How do we hide data in the image? Let’s go back to the letter K, which is 1023 in base 4. As I mentioned above, it’ll take 4 pixels, one for every digit, to represent it. Let’s go back to the 100 x 100 pixel red square. The very first pixel has a value for 255 in its red channel. 255 modulus 4 is 3. The first digit of the letter K is 1, so we change the R value of the first pixel so that its modulus is 1. We can do this by subtracting 2 from that cell, turning the 255 to 253. the next pixel’s red channel also has a modulus of 3, and since the second digit of the letter K is 0, we subtract 3 so that the second pixel’s red channel is at 252. Using this kind of process we can change each pixel by up to 3 from its original red channel value.
At maximum, this change would be 3/256 ≈ 1% change in the red channel of the pixel, and over all, a change of 3/(256 x 3 channels) = .4% change in the pixel overall, at maximum. And that’s just the maximum value; most pixels will change by less than that. This amount of change is of course indistinguishably small, making the changes to the image invisible.

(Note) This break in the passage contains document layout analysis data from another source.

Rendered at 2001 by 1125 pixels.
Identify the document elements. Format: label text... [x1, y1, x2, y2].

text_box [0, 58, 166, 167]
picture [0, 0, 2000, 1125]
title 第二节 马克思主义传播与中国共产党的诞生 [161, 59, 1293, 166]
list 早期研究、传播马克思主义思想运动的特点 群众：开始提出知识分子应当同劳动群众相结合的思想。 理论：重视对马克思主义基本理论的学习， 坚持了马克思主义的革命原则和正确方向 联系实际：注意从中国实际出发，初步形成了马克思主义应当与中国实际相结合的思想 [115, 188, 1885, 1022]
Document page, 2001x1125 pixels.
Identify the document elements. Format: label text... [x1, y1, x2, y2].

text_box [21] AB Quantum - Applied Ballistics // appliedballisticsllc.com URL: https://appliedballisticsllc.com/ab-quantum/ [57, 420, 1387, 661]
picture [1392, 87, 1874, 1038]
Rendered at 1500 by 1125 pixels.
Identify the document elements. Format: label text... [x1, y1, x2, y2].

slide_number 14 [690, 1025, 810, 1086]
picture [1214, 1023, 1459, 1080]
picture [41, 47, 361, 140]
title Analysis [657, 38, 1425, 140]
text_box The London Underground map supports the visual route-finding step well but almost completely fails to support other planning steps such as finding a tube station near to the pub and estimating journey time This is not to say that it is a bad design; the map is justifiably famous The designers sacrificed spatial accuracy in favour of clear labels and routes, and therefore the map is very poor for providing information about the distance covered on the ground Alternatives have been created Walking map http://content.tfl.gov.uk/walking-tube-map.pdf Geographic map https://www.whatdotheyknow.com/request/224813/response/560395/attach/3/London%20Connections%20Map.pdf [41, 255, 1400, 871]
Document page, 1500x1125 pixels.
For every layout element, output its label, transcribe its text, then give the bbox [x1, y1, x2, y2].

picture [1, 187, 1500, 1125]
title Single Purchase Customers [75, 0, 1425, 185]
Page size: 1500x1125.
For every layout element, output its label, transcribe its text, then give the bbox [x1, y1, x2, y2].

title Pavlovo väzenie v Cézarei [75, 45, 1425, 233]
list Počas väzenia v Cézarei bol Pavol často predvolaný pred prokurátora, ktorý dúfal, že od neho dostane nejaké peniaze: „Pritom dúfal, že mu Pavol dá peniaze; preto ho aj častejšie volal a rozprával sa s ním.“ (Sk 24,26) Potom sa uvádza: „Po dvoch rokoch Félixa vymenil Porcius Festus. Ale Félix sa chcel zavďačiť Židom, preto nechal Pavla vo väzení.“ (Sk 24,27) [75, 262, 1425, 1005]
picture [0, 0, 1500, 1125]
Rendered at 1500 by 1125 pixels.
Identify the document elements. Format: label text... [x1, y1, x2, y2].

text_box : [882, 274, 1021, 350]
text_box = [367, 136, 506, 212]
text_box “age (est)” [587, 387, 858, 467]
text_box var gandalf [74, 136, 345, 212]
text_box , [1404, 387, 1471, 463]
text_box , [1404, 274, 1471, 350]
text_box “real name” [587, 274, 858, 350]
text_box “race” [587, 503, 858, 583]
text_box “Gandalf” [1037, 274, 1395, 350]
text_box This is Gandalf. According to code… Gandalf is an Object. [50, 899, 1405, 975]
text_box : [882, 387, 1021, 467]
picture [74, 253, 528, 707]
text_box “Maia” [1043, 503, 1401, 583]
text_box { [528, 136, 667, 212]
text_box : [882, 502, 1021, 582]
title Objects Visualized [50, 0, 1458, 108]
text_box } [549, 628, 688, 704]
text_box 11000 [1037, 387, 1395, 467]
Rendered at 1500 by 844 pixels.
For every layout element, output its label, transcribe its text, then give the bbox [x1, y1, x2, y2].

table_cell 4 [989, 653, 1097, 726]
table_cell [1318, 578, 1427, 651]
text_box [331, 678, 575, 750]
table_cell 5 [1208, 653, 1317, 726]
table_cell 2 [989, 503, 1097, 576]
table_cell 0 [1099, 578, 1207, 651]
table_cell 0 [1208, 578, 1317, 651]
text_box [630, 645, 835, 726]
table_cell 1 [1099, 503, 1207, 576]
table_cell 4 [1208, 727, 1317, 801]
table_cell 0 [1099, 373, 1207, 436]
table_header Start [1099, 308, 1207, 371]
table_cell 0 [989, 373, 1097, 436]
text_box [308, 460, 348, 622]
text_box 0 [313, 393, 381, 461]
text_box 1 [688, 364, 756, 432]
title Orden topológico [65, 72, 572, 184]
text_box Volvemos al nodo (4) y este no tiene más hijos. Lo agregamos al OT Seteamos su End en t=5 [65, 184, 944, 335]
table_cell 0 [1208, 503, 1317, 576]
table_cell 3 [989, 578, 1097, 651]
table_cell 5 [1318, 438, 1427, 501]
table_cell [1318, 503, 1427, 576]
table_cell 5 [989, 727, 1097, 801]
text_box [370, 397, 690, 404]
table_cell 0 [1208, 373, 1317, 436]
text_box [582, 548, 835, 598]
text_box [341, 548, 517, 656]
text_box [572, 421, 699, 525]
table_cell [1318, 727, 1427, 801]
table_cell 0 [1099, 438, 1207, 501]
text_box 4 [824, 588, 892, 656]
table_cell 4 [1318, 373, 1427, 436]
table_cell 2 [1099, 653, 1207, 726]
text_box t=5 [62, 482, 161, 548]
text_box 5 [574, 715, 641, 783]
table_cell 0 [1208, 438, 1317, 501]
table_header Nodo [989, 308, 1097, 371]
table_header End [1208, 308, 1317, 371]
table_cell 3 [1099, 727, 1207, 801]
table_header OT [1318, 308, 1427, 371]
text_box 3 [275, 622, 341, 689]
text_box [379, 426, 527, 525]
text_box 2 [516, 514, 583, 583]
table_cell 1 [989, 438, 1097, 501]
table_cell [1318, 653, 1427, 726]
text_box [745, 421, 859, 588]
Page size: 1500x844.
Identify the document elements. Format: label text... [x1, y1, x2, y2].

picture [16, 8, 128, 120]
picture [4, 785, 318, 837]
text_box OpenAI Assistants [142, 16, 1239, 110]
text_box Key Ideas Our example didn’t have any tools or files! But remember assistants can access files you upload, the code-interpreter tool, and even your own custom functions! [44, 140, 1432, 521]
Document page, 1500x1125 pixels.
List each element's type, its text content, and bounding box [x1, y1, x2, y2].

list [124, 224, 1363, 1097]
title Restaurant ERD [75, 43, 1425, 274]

Bookkeeping and decryption
UTF-8 is a variable-width encoding style, which means that different characters will have different lengths (i.e., a different number of pixels in base 4). How do we know when one character ends and another begins? There are quite a few ways to address the need to end one character and start another. I decided that the best, most elegant solution would take up the fewest number of pixels as possible. Of course, this meant using only one pixel to indicate a change. I decided to address this by changing the modulus from 4 to 5, and making 5 a special character. Now, when the character is complete, the next pixel will be set to have a modulus of 4, so that we realize that one character is ending and another is beginning. We can also use multiple 4s to indicate other special actions. In the version of the program I made for the project, two 4s back to back indicated a newline character, and three 4s back to back indicated the end of the data.
When it comes time to decode the image, the program goes through each pixel, looking at the modulus of each pixel. It concatenates the numbers back to back until it reaches a 4, and then it translates that number to its UTF-8 character. When it reaches 444 it will stop looking at pixels. The image cannot be wiped of its data, since the original values of the color channels aren’t saved, but since the image is identical to what it was before, this is not a big issue.